The refugee situation after the Vietnam War bears no similarities to the situation today. The Vietnamese boatpeople were an authentic regional crisis, generated within our own region, and the US-led international effort to resettle them was supported by countries across the region. It was called the Comprehensive Plan of Action.
However, and this is critically important, it also led to its own bitter denouement. At first, in my view, all, or almost all, the Indochinese boatpeople were genuine refugees. But as the years wore on, the existence of the CPA set up its own perverse incentives. It became a good way to migrate from Vietnam to the US, Australia, Canada or France. Communist officials, the sons and daughters of communist officials, apolitical people who faced no particular persecution, all started jumping on boats, because the reward of life in the West was so great.

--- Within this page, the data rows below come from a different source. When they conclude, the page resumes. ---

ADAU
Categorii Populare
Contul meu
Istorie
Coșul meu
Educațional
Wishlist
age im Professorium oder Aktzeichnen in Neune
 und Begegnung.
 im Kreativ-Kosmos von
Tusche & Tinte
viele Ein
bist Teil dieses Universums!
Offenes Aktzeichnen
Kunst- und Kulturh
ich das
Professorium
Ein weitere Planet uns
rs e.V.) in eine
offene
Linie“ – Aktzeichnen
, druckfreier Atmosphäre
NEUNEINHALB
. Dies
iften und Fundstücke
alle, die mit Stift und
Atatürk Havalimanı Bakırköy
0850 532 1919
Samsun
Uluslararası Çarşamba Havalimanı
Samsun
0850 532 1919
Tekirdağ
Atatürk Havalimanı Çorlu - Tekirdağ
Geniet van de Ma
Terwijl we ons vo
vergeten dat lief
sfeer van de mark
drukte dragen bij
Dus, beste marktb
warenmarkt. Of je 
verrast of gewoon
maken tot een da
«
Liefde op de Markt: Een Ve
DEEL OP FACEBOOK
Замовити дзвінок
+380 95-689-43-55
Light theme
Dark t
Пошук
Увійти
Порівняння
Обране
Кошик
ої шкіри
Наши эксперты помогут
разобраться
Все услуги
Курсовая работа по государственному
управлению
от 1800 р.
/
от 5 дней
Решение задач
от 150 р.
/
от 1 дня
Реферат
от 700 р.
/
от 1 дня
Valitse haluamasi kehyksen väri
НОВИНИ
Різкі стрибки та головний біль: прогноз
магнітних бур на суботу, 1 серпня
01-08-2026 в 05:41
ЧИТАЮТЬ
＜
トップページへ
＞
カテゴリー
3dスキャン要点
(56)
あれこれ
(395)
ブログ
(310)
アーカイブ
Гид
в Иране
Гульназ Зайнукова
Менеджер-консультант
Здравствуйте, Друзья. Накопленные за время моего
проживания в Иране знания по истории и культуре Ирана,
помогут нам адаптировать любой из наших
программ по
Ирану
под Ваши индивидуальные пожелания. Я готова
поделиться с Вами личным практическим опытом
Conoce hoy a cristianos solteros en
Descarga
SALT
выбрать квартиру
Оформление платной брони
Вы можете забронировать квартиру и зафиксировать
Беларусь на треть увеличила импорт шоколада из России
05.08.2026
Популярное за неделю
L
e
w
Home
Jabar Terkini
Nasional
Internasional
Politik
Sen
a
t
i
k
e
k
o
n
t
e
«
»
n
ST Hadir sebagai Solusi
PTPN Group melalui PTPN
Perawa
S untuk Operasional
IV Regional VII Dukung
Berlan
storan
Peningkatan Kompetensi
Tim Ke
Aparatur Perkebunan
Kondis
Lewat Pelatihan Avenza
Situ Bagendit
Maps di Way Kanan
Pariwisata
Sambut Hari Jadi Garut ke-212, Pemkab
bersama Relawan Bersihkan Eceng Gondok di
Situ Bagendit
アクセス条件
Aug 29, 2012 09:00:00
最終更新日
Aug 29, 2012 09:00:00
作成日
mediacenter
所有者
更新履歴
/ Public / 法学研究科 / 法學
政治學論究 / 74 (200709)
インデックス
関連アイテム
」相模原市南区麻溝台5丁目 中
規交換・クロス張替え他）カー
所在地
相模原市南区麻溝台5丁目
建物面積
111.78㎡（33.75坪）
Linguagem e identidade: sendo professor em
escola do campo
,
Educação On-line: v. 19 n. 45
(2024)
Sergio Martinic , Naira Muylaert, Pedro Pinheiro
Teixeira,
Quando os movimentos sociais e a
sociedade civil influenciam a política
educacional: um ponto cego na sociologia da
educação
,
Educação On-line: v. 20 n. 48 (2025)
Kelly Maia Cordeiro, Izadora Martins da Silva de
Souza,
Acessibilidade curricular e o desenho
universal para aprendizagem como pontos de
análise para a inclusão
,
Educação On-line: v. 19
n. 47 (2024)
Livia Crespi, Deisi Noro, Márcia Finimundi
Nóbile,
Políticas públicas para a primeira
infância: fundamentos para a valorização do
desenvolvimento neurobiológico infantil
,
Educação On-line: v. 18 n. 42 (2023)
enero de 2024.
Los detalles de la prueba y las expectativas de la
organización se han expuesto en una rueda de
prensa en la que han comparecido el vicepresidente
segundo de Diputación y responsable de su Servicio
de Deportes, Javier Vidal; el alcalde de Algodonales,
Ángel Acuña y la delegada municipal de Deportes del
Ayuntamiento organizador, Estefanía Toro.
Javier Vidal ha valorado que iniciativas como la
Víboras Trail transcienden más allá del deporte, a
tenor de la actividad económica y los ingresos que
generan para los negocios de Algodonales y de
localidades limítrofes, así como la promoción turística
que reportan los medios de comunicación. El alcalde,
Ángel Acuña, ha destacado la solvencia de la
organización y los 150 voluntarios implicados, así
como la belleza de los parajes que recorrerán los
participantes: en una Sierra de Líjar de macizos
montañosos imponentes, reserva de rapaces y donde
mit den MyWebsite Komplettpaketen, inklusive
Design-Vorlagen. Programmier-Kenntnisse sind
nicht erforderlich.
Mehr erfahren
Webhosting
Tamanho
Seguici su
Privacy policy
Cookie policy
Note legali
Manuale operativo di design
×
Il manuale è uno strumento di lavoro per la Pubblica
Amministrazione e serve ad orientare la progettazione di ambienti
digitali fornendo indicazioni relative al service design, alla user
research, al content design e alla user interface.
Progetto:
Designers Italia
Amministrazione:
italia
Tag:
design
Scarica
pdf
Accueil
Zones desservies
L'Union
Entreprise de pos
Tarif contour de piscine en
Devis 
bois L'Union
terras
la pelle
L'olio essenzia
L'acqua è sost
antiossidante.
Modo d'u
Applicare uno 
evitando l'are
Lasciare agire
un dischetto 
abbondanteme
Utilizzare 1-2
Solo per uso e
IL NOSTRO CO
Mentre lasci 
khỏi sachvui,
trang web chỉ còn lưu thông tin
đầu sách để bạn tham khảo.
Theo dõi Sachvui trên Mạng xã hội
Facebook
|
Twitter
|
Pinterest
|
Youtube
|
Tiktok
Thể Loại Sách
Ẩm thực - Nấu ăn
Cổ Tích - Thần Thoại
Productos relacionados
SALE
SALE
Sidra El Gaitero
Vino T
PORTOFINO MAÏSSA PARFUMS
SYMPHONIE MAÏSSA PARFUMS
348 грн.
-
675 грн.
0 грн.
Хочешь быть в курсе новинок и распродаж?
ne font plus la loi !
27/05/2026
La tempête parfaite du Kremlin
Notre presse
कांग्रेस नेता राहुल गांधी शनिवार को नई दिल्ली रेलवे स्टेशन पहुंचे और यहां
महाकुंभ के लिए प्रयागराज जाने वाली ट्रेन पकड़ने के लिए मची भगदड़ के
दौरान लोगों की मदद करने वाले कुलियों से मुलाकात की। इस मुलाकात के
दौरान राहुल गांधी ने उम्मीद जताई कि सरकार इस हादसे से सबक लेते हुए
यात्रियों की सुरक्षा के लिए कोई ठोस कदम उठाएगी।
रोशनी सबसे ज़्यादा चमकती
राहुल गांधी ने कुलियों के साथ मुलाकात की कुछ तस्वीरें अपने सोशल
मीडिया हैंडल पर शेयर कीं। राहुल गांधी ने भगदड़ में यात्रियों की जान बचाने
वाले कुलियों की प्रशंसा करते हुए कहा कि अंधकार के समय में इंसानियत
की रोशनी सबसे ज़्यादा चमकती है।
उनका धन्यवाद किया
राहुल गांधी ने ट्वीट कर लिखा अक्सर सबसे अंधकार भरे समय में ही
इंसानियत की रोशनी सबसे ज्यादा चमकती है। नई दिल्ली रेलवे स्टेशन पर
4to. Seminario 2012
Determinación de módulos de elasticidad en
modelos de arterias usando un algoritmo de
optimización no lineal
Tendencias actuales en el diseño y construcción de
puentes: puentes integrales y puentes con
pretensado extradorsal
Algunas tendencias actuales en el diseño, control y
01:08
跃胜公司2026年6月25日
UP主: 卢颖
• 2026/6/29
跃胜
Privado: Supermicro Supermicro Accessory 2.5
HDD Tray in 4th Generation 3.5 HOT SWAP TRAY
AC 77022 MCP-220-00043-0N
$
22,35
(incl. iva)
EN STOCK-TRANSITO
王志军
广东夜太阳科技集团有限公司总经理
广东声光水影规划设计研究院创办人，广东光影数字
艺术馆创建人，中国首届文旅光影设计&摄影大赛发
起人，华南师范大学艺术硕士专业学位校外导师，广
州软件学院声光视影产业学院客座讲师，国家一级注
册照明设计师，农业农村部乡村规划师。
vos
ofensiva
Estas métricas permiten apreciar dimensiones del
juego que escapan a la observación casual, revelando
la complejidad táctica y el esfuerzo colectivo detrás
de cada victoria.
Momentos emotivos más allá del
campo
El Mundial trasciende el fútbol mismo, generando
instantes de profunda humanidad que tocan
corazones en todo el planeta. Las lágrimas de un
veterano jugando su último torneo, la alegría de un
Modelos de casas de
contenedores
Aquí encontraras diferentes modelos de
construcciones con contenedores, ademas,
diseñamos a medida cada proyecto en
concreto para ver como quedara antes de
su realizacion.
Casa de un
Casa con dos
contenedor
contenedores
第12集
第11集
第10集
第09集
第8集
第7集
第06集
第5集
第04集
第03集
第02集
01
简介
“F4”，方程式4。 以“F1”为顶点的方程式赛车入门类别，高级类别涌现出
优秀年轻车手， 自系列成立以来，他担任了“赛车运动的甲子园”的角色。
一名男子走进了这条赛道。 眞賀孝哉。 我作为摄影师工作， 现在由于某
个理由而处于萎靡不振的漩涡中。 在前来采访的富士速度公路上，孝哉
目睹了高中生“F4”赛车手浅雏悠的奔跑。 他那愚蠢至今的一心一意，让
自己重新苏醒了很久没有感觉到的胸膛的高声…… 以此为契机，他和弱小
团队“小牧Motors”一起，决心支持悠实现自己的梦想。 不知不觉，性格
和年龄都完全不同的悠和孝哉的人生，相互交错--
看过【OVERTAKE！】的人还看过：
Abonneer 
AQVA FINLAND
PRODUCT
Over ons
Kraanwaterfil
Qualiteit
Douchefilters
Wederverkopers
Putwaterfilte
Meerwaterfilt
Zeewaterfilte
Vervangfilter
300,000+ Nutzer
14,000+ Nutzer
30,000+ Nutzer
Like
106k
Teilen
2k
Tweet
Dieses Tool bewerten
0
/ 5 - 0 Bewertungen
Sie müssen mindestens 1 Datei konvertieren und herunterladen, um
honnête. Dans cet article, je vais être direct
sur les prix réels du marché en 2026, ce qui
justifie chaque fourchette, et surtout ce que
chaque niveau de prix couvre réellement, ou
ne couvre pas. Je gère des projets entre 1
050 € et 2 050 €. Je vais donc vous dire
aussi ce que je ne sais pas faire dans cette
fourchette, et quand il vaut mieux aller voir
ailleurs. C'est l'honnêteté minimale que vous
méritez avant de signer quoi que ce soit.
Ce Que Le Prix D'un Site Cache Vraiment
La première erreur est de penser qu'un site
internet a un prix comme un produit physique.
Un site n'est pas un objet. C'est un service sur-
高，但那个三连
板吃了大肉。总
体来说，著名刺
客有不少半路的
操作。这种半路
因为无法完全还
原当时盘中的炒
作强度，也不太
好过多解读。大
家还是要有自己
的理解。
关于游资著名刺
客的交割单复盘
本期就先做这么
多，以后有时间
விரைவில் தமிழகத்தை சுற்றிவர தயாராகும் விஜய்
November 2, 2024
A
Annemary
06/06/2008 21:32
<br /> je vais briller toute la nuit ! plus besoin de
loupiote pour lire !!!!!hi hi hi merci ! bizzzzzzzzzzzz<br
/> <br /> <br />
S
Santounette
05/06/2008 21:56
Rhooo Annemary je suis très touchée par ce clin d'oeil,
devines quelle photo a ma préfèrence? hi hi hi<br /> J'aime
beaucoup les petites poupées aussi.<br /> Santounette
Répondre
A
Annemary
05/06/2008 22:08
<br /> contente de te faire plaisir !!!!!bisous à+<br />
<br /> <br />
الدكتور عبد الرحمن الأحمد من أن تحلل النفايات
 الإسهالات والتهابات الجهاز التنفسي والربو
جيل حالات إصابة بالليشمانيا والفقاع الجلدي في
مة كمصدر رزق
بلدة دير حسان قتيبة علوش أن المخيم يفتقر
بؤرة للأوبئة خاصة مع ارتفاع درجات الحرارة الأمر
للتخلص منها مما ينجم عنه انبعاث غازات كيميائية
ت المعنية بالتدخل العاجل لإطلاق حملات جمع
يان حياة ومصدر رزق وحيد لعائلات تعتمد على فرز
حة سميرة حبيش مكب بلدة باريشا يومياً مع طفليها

Far from being a sound permanent mechanism, the CPA had to be abolished amid great bitterness for those left in camps, many of whom had to be repatriated.
There is a similar complete popular misjudgment about the desperation of boatpeople. Many people in miserable countries are indeed desperate to live in rich countries. They will take great risks to achieve this. That does not mean they face persecution of a kind that would make them genuine refugees. As the American author Christopher Caldwell has argued, the vast majority of those who went to Europe from North Africa and the Middle East as asylum-seekers were not refugees in the normal meaning of the word. Nor were they traditional migrants who wanted to become Europeans. Rather, they wanted to maintain their Islamic lifestyle, with its distinctive norms and communal customs, but to do so at a European standard of living, courtesy of the European welfare state and financed by the European taxpayer.
With the collapse of offshore processing, boatpeople arriving at 1000 a month, the courts consistently wrecking government policy, and the breaking of the government's will by organised violence in the detention centres, Australia has now become an extremely soft touch for determined illegal immigration, with full welfare and citizenship rights guaranteed at the end of the process. It's a policy disaster we need to fix quickly.